If we're going to really capitalize on Big Data, we need get to human insight at machine scale. We will need systems that not only perform data analysis, but then also communicate the results that they find in a clear, concise narrative form.
For the most part, we know what we want out of the data. We know what analysis needs to be run, what correlations need to be found and what comparisons need to be made. By taking what we know and putting it into the hands of an automated system that can do all of this and then explain it to us in human terms, or natural language, we can achieve the effectiveness and scale of insight from our data that was always its promise but, until now, has not been delivered. By embracing the power of the machine, we can automatically generate stories from the data that bridge the gap between numbers and knowing.

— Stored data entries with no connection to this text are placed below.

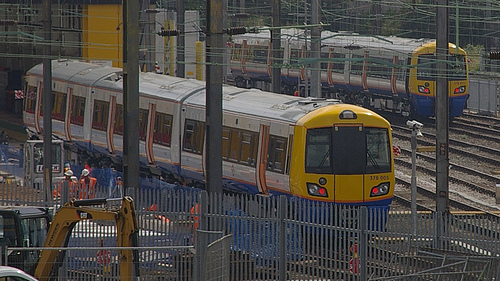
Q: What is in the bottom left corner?
A: Bulldozer.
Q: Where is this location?
A: Train yard.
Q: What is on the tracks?
A: Trains.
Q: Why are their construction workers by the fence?
A: Construction.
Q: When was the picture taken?
A: Daytime.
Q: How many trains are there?
A: Two.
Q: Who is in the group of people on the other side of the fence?
A: Construction workers.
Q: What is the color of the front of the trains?
A: Yellow.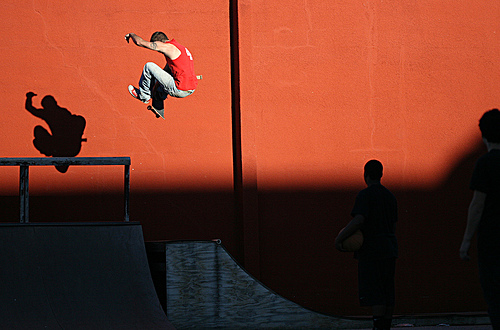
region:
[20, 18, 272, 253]
the man is doing tricks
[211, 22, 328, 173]
the wall is red orange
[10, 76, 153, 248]
the shadow is on the wall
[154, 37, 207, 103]
the shirt is red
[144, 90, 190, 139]
the skateboard is black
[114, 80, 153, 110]
the sneaker is red and white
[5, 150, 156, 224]
the bars are faded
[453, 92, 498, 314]
the boy is standing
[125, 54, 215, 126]
man is wearing jeans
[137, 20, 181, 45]
the hair is brown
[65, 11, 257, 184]
a skateboarder in the air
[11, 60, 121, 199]
a skateboarder's shadow on the wall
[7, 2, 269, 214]
a skateboarder and his shadow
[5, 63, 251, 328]
skateboard ramps at the skatepark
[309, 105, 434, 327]
a boy holding a ball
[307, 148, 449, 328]
a boy watching the skateboarder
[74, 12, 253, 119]
a skateboarder doing a trick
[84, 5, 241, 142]
a skateboarder doing a stunt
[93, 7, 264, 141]
a skateboarder high above the ramp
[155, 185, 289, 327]
a wooden skate ramp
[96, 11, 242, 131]
the man is skateboarding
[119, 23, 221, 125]
the man is in the air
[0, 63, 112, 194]
the shadow of the skateboarder is on the wall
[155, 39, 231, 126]
the man's shirt is red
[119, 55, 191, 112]
the man is wearing blue jeans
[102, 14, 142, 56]
the man is wearing a watch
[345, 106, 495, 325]
2 people are watching the skateboarder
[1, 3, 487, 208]
the wall is orange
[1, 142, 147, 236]
the ramp is made of metal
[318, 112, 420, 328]
the man is holding a skateboard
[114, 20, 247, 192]
a skateboarder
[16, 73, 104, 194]
a skateboarder's shadow on wall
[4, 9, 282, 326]
a skateboarder at skatepark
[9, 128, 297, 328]
skateboard ramps in a park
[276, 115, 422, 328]
a man standing with a ball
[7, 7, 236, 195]
a skateboard and his shadow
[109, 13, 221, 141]
a skateboard doing a stunt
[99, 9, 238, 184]
a skateboard wearing a red shirt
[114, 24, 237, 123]
a skateboard wearing jeans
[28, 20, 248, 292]
the skateboarder is catching air off a halfpipe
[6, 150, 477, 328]
two hail pipes are in the park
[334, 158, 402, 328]
the boy is holding a ball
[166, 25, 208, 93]
the boy is wearing a red shirt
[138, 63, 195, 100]
the boy has khaki pants on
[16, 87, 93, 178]
the shadow of the skateboarder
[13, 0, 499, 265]
the wall is painted red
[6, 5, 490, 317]
the sun is shining on half the wall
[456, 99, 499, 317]
a spectator is wearing a t-shirt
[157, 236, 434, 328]
the half pipe is wooden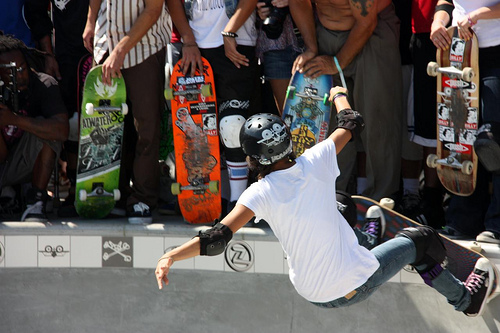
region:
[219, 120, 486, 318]
One boy is doing tricks in skating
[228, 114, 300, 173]
Helmet is black color.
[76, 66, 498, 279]
Five skating board are seen.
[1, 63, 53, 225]
Man is taking picture.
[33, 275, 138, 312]
Ground is grey color.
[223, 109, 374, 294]
Boy is in white shirt.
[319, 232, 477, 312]
Boy is blue jeans.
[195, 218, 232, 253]
Elbow pad is black color.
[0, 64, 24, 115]
Camera is black color.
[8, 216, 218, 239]
Shadow falls on ground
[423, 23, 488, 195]
this is a skating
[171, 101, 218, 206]
the is a drawing on the skating board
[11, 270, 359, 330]
this is the skating surface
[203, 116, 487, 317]
this is a person skating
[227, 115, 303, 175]
this is a helmet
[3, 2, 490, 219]
these are skeeters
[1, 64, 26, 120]
this is a camera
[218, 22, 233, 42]
this is a wrist band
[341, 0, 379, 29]
this is a tattoo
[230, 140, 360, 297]
the man is wearing a white t shirt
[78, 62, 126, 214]
the green bottom of a skateboard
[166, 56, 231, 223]
the orange bottom of a skateboard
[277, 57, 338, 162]
the blue bottom of a skateboard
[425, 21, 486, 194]
the tan bottom of a skateboard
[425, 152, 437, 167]
a white skateboard wheel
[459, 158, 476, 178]
a white skateboard wheel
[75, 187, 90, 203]
a white skateboard wheel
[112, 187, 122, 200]
a white skateboard wheel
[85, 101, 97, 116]
a white skateboard wheel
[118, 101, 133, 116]
a white skateboard wheel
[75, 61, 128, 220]
green, black, and white skateboard with white wheels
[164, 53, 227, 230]
orange, black, and white skateboard with yellow wheels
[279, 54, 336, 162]
top of a blue and yellow skateboard with green wheels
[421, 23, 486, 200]
brown wooden skateboard with black, red, and white decals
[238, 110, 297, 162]
black skating helmet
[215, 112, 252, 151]
white knee pad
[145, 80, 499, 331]
person in a white shirt skateboarding off a wall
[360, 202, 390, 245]
black and white shoe with purple laces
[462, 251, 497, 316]
black and white shoe with pink laces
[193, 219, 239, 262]
black elbow pad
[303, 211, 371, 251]
part of a white top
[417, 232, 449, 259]
part of a guard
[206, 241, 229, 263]
part of an an elbow guard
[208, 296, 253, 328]
surface of some skating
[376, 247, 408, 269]
part of some jeans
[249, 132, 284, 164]
part of a helmet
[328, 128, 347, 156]
part of a bicep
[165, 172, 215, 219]
wheels of a skateboard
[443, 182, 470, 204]
edge of the board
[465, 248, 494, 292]
part of a shoe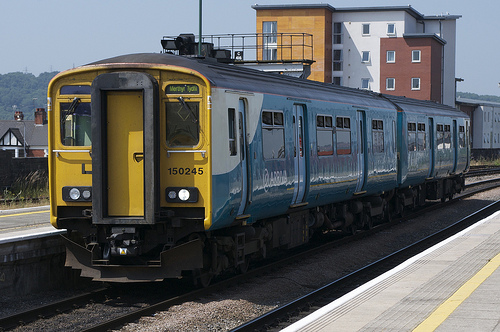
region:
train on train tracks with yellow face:
[36, 50, 475, 288]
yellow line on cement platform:
[408, 252, 495, 330]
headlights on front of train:
[59, 181, 198, 205]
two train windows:
[311, 108, 356, 160]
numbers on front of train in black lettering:
[165, 163, 205, 178]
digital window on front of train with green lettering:
[161, 79, 203, 97]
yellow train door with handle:
[91, 81, 149, 219]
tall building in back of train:
[247, 1, 466, 105]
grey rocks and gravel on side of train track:
[159, 308, 226, 325]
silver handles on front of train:
[163, 145, 208, 159]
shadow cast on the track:
[191, 205, 357, 282]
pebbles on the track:
[162, 302, 243, 321]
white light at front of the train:
[162, 182, 204, 209]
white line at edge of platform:
[340, 271, 429, 301]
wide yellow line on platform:
[409, 282, 478, 319]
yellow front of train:
[46, 56, 231, 216]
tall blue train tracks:
[213, 274, 339, 307]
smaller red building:
[363, 27, 460, 119]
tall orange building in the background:
[246, 6, 345, 81]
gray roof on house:
[9, 110, 42, 148]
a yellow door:
[91, 95, 151, 220]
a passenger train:
[67, 62, 475, 219]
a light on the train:
[166, 182, 198, 204]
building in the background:
[245, 4, 469, 84]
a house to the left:
[4, 110, 55, 170]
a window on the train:
[60, 97, 99, 157]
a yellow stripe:
[454, 247, 490, 330]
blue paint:
[232, 98, 476, 178]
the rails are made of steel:
[42, 280, 152, 330]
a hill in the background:
[4, 65, 51, 102]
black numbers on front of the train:
[169, 165, 211, 181]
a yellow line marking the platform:
[443, 297, 460, 314]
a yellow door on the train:
[100, 90, 149, 227]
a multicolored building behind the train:
[260, 7, 448, 91]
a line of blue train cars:
[225, 95, 468, 191]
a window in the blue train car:
[254, 101, 296, 165]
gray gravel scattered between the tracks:
[174, 305, 237, 330]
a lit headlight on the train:
[176, 185, 201, 202]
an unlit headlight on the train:
[59, 181, 82, 203]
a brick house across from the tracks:
[0, 108, 42, 155]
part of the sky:
[459, 18, 484, 53]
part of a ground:
[196, 291, 230, 318]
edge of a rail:
[311, 282, 330, 297]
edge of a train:
[189, 135, 223, 225]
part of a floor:
[381, 272, 411, 306]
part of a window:
[260, 124, 280, 156]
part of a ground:
[191, 290, 215, 319]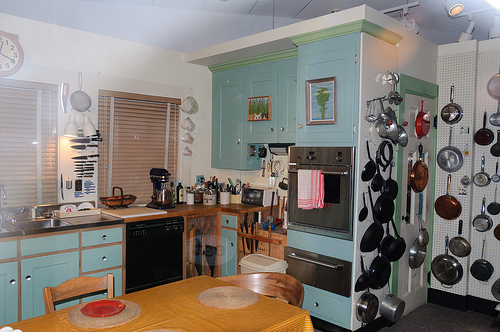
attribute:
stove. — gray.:
[291, 146, 354, 238]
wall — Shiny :
[60, 78, 101, 206]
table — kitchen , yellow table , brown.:
[12, 275, 322, 331]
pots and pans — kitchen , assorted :
[359, 70, 499, 325]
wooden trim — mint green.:
[400, 74, 440, 100]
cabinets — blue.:
[211, 67, 294, 171]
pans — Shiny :
[431, 43, 500, 286]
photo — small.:
[3, 6, 498, 331]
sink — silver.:
[0, 209, 65, 235]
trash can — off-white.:
[242, 255, 289, 274]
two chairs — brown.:
[38, 271, 312, 302]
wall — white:
[365, 41, 475, 78]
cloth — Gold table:
[14, 268, 314, 330]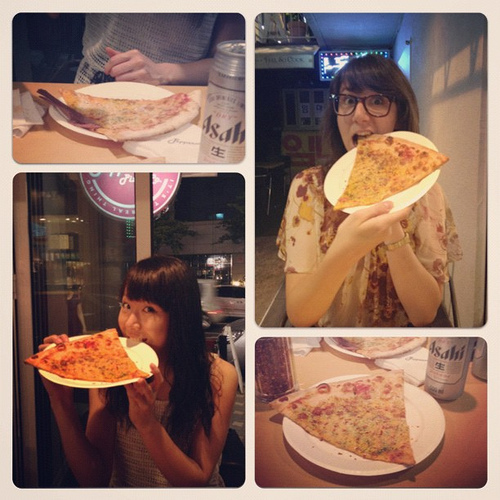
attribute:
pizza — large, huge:
[360, 145, 402, 187]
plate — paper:
[327, 165, 345, 189]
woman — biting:
[337, 91, 421, 320]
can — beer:
[427, 344, 482, 408]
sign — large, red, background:
[46, 149, 179, 225]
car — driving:
[204, 275, 238, 322]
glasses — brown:
[336, 90, 402, 122]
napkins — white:
[140, 145, 177, 166]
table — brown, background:
[29, 136, 75, 150]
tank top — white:
[127, 23, 180, 50]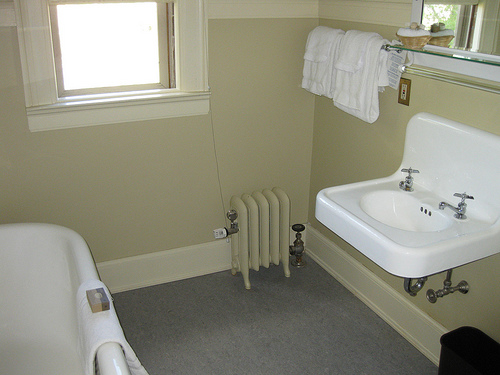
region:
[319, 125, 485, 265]
this is the toilet sink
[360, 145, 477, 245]
the sink is white in color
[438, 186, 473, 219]
this is the tap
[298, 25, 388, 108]
these are the towels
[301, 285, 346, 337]
this is the floor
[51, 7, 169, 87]
this is the window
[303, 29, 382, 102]
the towels are white in color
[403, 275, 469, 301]
these are the pipes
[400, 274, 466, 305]
the pipes are metallic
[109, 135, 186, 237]
this is the wall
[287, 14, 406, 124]
white towels on holder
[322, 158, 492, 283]
the sink is white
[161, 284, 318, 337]
gray color on floor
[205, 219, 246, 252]
large white screw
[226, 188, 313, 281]
small heater on ground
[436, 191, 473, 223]
shiny silver faucet in sink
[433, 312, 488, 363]
black waste basket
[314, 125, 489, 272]
porcelain white sink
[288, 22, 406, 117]
folded white towels on wall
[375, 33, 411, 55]
rack for white towels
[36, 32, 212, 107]
large window in the bathroom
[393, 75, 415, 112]
small brown socket on wall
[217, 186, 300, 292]
Radiator against the wall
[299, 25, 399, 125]
Towels hanging from towel rack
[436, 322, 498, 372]
Black trash bin under sink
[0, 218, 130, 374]
White tub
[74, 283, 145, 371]
Bath mat hanging from tub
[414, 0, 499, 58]
Mirror over the sink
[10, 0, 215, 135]
Window trimmed with white baseboard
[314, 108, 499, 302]
Simple white sink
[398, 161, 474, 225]
Two faucets at the sink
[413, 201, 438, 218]
Three drain holes in sink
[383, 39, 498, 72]
A towel rack over a sink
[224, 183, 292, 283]
A small heater on the floor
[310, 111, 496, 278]
A white tile sink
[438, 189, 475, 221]
A metal faucet for cold water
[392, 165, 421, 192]
A metal faucet for hot water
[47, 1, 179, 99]
A small window bathroom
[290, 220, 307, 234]
A valve for adjusting heat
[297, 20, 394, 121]
A white towel on a rack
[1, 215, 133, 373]
A white metal bathtub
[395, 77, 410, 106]
A wall switch for the lights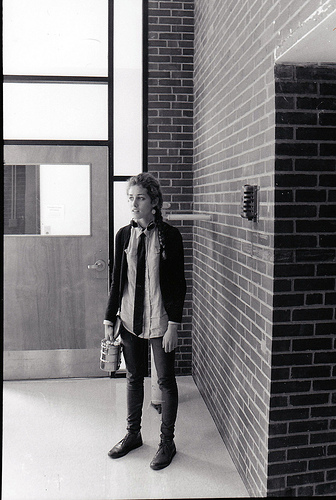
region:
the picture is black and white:
[0, 0, 334, 497]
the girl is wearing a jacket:
[105, 217, 188, 335]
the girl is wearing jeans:
[115, 315, 180, 450]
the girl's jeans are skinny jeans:
[114, 319, 180, 447]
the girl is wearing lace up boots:
[95, 427, 182, 475]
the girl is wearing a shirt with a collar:
[129, 220, 161, 238]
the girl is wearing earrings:
[148, 203, 157, 216]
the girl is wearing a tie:
[133, 229, 146, 337]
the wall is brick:
[147, 0, 335, 499]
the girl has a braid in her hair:
[124, 171, 171, 265]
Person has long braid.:
[139, 174, 189, 274]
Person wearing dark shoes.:
[109, 434, 190, 495]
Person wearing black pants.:
[112, 376, 193, 435]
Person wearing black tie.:
[130, 258, 156, 343]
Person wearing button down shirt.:
[146, 298, 175, 352]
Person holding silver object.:
[88, 317, 127, 385]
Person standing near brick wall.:
[103, 284, 204, 413]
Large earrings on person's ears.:
[148, 201, 164, 229]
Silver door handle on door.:
[87, 252, 113, 280]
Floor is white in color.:
[53, 429, 217, 494]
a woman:
[109, 159, 298, 435]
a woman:
[104, 315, 226, 491]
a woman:
[74, 240, 229, 451]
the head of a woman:
[121, 168, 167, 219]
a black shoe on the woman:
[147, 433, 179, 470]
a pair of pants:
[116, 328, 183, 444]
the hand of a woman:
[159, 320, 180, 355]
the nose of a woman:
[131, 194, 140, 207]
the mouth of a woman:
[128, 205, 140, 214]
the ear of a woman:
[149, 193, 161, 207]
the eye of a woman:
[135, 192, 146, 201]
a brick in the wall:
[263, 348, 314, 369]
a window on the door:
[3, 159, 96, 240]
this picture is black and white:
[66, 159, 215, 486]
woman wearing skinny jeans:
[114, 315, 186, 467]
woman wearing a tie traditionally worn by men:
[127, 219, 156, 339]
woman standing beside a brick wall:
[115, 156, 259, 405]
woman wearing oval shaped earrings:
[147, 202, 159, 218]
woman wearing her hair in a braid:
[123, 171, 171, 261]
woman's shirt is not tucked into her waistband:
[106, 219, 191, 343]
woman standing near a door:
[3, 134, 159, 382]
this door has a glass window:
[2, 138, 116, 382]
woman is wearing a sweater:
[100, 219, 191, 332]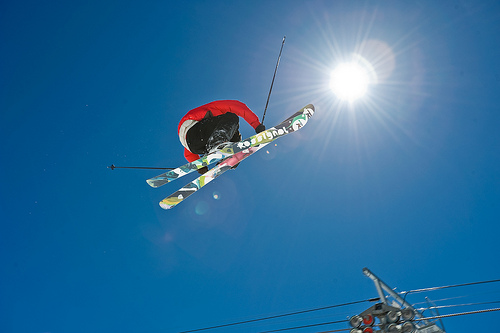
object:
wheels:
[361, 313, 376, 326]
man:
[177, 99, 265, 175]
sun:
[267, 1, 444, 166]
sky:
[306, 187, 499, 332]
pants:
[185, 111, 248, 155]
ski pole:
[261, 36, 286, 124]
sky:
[32, 11, 186, 132]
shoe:
[206, 141, 236, 154]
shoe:
[230, 161, 240, 169]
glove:
[254, 124, 266, 134]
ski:
[144, 113, 308, 189]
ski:
[158, 103, 315, 210]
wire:
[173, 279, 499, 332]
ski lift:
[346, 266, 448, 333]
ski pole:
[104, 163, 176, 171]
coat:
[177, 99, 262, 162]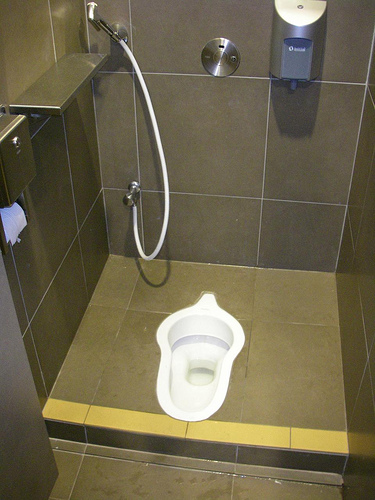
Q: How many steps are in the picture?
A: One.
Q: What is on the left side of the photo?
A: A ledge.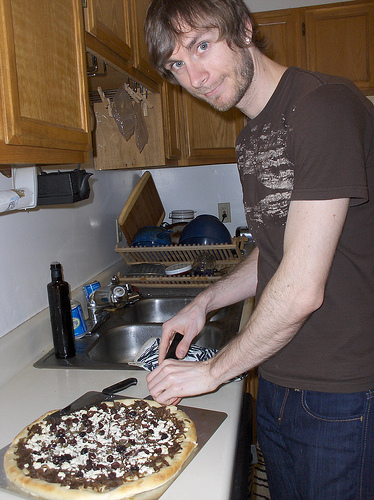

In order to do this, your starting point has to be the story (or the communication) itself. It defines your information needs. In turn this defines the kinds of analysis that need to be performed on the facts at hand. Finally, the required facts define how you are going to derive these elements of information from the data you have. It is important to note that the starting point for how to think about this problem is the story and it communication goals, not the data. The data is purely instrumental to the communication you want to support. Of course, once configured, the system actually runs in the other direction, from the bottom up against new data as it arrives.
The overall flow goes from data to fact to angle to story to language. The language is the only applied after the system actually figures out what it is going to say.
Here's an example. Imagine, for a moment, that you run an organization with multiple restaurant outlets and you have amassed point-of-sale data for each of your franchisees, but none of them are using that data because they just don't get what they need from it. They need insight as to how their stores are doing and what they should do next. You need to give each of them a report that actually explains how they are doing in comparison to themselves over time, how they might compare to other restaurants, and where there might be shortfalls. This defines the communication that then defines that flow of analysis back to the data level. Graphically, this becomes:
My favorite piece is the last element that our system (called Quill) generates: the advisory. Quill looks for high margin items that have sales shortfalls (in comparison to regional cohorts) that are fixable in the near term. The fact that other stores in a cohort are selling an item is evidence that there is not a regional issue at play. And the fact that the gap is not huge means that bridging it is achievable. All of this comes together to let the system says things like this:
Foot Long Hot Dogs were this week's weakest menu item with average daily sales of fewer than 140 units. Bringing the store's daily sales of Hot Dogs up to the same level as the co-op's would add about $566 more profit each month. Over a year, that's an extra $6,828. The store only needs to sell six more units per day to accomplish this.
Of course, each restaurant needs to get the advice that is relevant to it. Which means that Quill needs to generate at scale (once a week for over 12 thousand restaurants) while also remembering what is said the week before so that it doesn't repeat itself. This provides the franchise owners with ability to make decisions driven by the stories and insight that explain their businesses rather by the data alone.
To get scale from data interpretation, we have to embrace the power of the machine to extract and explain the data that it and it alone is in a unique position to analyze and then communicate. With guidance from business, the machine can provide us with the human link between the world of big data and the actual end game we want: a world of evidence-based insight and decision-making. Because the value of big data isn't the data. It's the narrative.